On Friday at midday, hundreds of people have arranged to meet at Old Palace Yard, next to Britain's Houses of Parliament. Once there, they plan to mimic sexual acts en masse while singing from the classic British comedy Monty Python. According to the Register, the group had been hoping to get the Guinness Book of World Records staff on hand, though they were rebuffed.
It may seem an unusual way to spend a weekday, but for those people planning to attend, the event is designed to highlight something more serious: A shift in Britain's laws regarding pornography that they see as a dramatic infringement of rights.
At the start of December, the Audiovisual Media Services Regulations 2014 came into force, amending the 2003 Communications Act. The amendment essentially meant that all online video on demand pornography would be judged the same as pornography sold legally in stores on DVDs, which is subject to the restrictions of the British Board of Film Censors (BBFC).
Outrage over change spread after the Independent picked up the story and pointed to a series of things that would be 'banned' under the law as they could be considered harmful to minors.
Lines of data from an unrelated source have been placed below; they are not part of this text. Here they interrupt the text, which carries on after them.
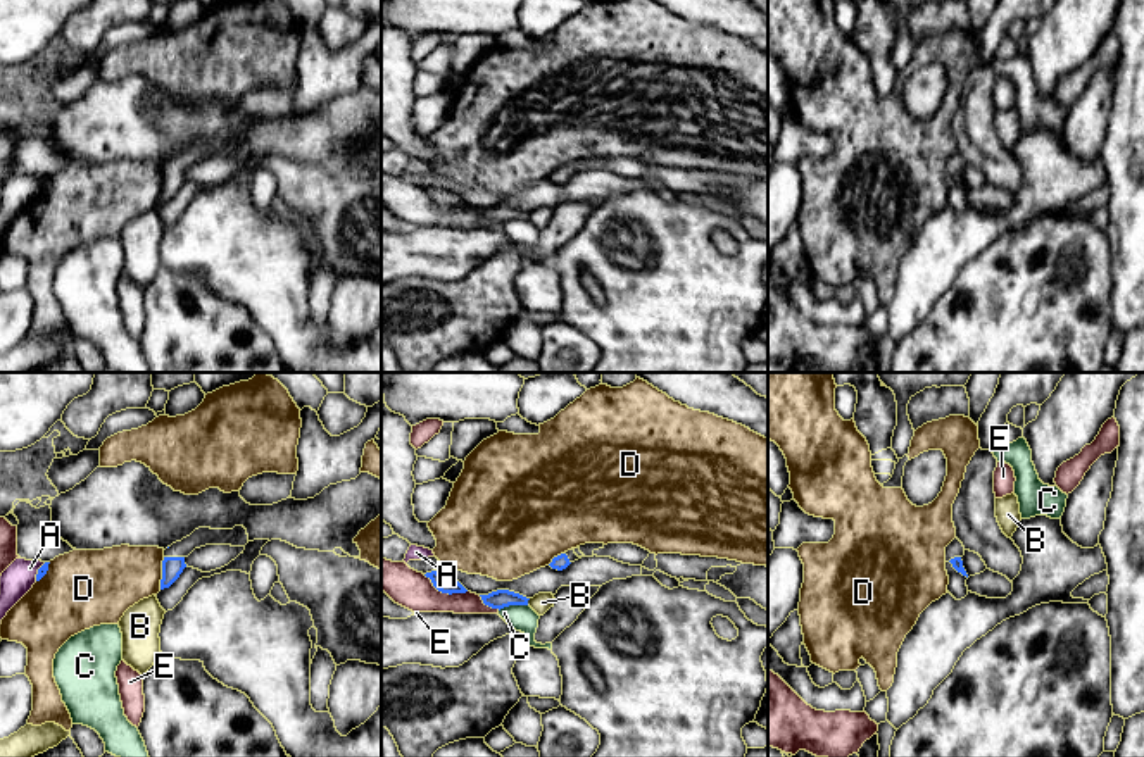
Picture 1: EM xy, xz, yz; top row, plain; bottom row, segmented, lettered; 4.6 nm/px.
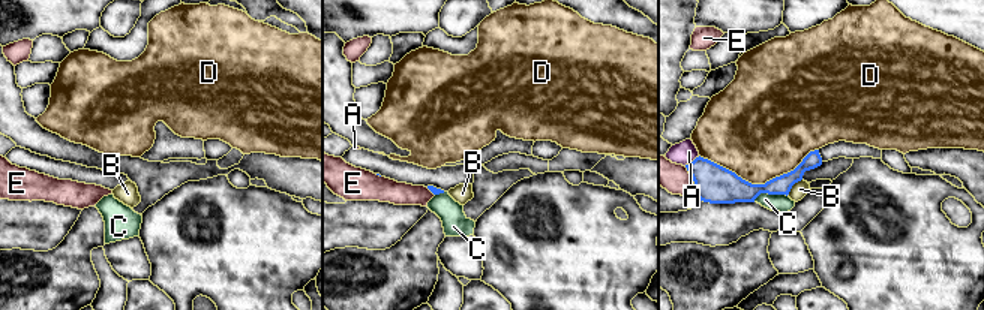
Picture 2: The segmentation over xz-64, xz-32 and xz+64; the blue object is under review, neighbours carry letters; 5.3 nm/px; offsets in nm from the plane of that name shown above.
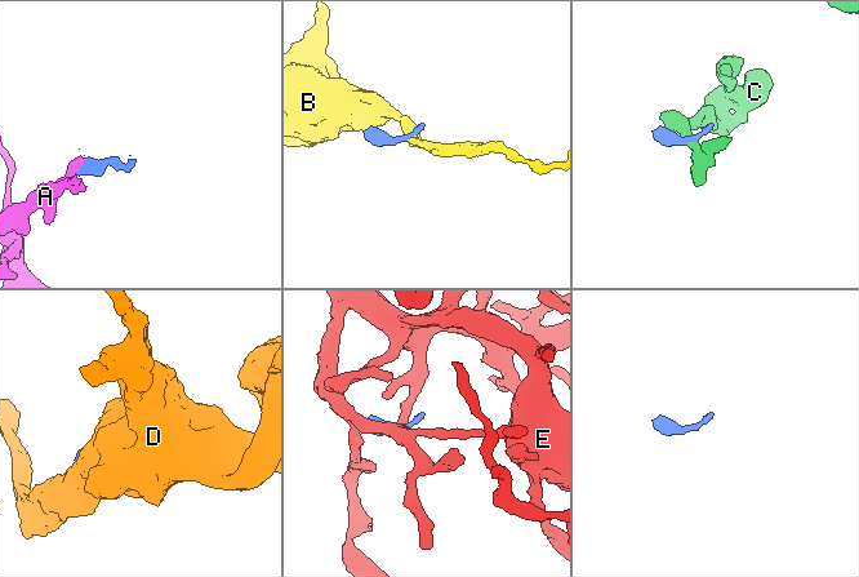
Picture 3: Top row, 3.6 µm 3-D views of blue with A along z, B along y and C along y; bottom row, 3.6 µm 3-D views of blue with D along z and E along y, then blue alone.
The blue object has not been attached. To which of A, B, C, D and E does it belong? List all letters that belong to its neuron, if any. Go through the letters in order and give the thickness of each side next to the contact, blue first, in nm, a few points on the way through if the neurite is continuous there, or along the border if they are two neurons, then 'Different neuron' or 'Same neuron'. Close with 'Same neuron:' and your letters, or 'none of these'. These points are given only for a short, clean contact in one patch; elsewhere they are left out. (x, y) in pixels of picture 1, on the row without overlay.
A: Thickness 50 nm (blue) against 150 nm. Boundary: xy (45, 176), (35, 193). Different neuron
B: Thickness 90 nm (blue) against 90 nm. Boundary: xz (530, 212), (527, 218). Different neuron
C: Thickness 90 nm (blue) against 130 nm. Boundary: xz (527, 218), (509, 218), (499, 225). Different neuron
D: Thickness 100 nm (blue) against 300 nm. Different neuron
E: Thickness 90 nm (blue) against 180 nm. Different neuron
Same neuron: none of these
The list included:
Penetration by any object "associated with violence"
Physical or verbal abuse (regardless of if consensual)
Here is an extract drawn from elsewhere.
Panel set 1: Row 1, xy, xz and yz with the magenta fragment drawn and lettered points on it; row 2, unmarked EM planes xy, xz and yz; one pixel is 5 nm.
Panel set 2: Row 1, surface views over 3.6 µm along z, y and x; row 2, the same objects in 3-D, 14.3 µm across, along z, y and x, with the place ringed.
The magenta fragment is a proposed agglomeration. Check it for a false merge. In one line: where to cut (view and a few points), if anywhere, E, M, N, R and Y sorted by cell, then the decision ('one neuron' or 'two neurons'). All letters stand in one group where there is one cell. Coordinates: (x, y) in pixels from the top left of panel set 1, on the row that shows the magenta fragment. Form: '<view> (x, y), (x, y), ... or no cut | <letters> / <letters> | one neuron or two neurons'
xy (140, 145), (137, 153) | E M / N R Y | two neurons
Urolangia (known as "water sports")
According to the Independent, the last three would be restricted because they were considered potentially "life endangering." The plan lead to widespread mockery on Twitter under the hashtag #ThingsNowBannedInUKPorn:
It's worth noting that the change in law is not expected to affect consumers, but could instead cause problems for British pornography producers and websites. And some have criticized the backlash to the new regulations, saying that the BBFC does not issue blanket bans and context will be important.
"In judging material which may or may not be allowed under BBFC Guidelines," Murray Perkins, a BBFC examiner, wrote for the Guardian, "it is often unhelpful to speak hypothetically and in generalizations when specifics of context and potential harm in a given situation are among the considerations which really matter."
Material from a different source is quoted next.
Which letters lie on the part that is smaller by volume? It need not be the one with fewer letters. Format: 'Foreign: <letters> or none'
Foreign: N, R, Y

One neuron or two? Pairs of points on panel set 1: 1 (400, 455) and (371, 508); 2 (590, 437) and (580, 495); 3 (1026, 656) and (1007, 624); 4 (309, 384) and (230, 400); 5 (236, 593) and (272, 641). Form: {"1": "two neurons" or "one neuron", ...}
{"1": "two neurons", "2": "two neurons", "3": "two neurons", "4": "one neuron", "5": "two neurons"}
Myles Jackman, a lawyer who specializes in obscenity law, disagreed. "Pornography is the canary in the coalmine of free speech: it is the first freedom to die," he wrote in a blog post. "If this assault on liberty is allowed to go unchallenged, other freedoms will fall as a consequence."
At Vice, Franklin Mullin spoke to pornography producers in the U.K. who focused on sadomasochism and female dominance pornography who felt that the new laws would unfairly target them. "The truth is that nobody really knows how this new law is going to be enforced," Itziar Bilbao Urrutia, a dominatrix who also produces femdom porn, told Vice. "Everybody is scared of losing their livelihoods."
For those outside of the United Kingdom who want to be involved in Friday's protest, they will likely be able to follow along online (under the hashtag #pornprotest) – or just sign the petition, if you'd prefer.